If that's the case, then you have a few options. One is to hit any arbitrary date by structuring the project so that you can go to production every month. Another is to make no commitments and blame someone else. A third is to way is to continually and consistently communicate risk-adjusted dates back to your customers.

My final thought is to express the cost of every change. It's usually not the project that kills us - it's the feature changes at the end. And that's fine - it's good - it makes us provide software that has better fitness for use. When that happens, though, either make the cost explicit (by adding the feature and insisting on moving the date) or pay for it with your nights and weekends.

The choice is yours ....

2 comments:

Shrini Kulkarni said...

>>so my first suggestion is to never run a project more than about a month.

Interesting suggestion. This is what I believe "agile" model of software development has adopted but for different reasons I believe.

But, this is a change in the model of development/Testing/everything else. How will one be ready to change their way of doing this only to suite the estimation model?

Though a vague analogy - it is like a QA/Testing team dictating the product ship date ...
Provding estimation is a service that we (Testers/Test managers) offer to stakeholders ... Do we have the luxary or locus standi to dictate the model for software engineering in general?

I see that most this post looks like the one addressing a development work and not having anything specifically to testing... Request to add some notes/posts for Test Estimation ....

One suggestion that I can offer you with respect to test estimation is - estimate in two or three stages.

One of the typical problems associated with Test estimation is we do estimation very early in the process and rarely update/revise them. That makes the initial estimates as "commitments".

I have also seen the typically estimates are expected to be completed in the matter of few days some time even hours.

What I would do is - do quick and dirty estimation to start with. Then submit that to the stakeholder with a "disclaimer" that actual could be 30-40% OFF. Then say -- estimates would be revised after a phase in testing - let us say test case design complete etc...

Shrini

Ben Simo said...

I think a major contributing factor to the gap between estimated and actual effort in software projects is that we keep trying new things. It appears that doing something new is more common in software development than in the development of physical goods.

Estimates are likely to be better if we have had past experience doing something. We can use that past experience as a basis for estimating the next project IF the projects are comparable. The problem in software projects is that they are often not comparable.

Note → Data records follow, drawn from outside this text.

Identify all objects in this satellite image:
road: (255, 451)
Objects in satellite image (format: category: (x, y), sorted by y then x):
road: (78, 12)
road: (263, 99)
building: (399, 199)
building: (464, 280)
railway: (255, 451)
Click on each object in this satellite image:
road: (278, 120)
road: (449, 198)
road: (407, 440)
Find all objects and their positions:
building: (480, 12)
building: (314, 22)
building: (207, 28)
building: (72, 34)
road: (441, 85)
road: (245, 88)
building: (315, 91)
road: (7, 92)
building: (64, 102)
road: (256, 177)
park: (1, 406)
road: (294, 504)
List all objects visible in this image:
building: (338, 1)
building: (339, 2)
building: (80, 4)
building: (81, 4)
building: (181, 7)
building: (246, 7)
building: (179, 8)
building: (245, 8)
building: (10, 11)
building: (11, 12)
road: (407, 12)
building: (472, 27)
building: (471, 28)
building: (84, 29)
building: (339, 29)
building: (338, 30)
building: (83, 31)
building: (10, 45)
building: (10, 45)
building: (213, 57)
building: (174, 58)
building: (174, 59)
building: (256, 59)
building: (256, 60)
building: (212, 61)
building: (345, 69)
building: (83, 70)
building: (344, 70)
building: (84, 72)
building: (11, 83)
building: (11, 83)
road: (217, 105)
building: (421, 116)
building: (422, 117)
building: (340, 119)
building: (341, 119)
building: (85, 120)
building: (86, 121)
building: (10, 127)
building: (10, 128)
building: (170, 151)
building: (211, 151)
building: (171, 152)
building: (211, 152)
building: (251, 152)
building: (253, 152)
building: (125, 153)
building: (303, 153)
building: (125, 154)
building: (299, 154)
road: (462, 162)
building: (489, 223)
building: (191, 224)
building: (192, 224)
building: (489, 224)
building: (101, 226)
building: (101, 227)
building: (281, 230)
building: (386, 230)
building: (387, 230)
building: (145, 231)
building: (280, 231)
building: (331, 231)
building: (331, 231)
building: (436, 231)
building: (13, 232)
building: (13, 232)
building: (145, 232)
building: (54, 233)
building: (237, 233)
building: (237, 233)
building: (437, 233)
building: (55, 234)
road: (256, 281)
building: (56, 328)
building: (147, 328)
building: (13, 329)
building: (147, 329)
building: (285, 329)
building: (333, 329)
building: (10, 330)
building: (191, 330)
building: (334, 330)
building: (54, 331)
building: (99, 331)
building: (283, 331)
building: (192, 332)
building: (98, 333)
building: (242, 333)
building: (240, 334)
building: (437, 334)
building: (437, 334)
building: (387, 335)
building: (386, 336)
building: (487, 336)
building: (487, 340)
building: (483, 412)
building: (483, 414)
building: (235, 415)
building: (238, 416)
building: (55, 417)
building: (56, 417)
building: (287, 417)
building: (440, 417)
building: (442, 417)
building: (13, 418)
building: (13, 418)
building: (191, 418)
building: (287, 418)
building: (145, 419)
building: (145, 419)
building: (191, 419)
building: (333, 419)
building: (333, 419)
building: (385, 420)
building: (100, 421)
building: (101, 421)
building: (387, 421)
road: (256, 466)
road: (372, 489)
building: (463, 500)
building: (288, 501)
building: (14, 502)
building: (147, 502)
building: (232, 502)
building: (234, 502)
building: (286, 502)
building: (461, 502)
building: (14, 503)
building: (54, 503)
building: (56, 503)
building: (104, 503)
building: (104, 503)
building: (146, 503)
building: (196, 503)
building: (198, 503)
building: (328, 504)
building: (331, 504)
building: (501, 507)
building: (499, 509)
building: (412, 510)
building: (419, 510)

Technologies change. Team members change. The products change. The customers change.

In software, we don't have to rebuild the same bridge or house in another location: we just copy it to another location. Sometimes we enhance existing software to use in a new context.

When we build new software, it is likely to be unlike anything we have built before. If it weren't different, we'd likely reuse something old.

The more a project differs from past projects, the less accurate our estimates.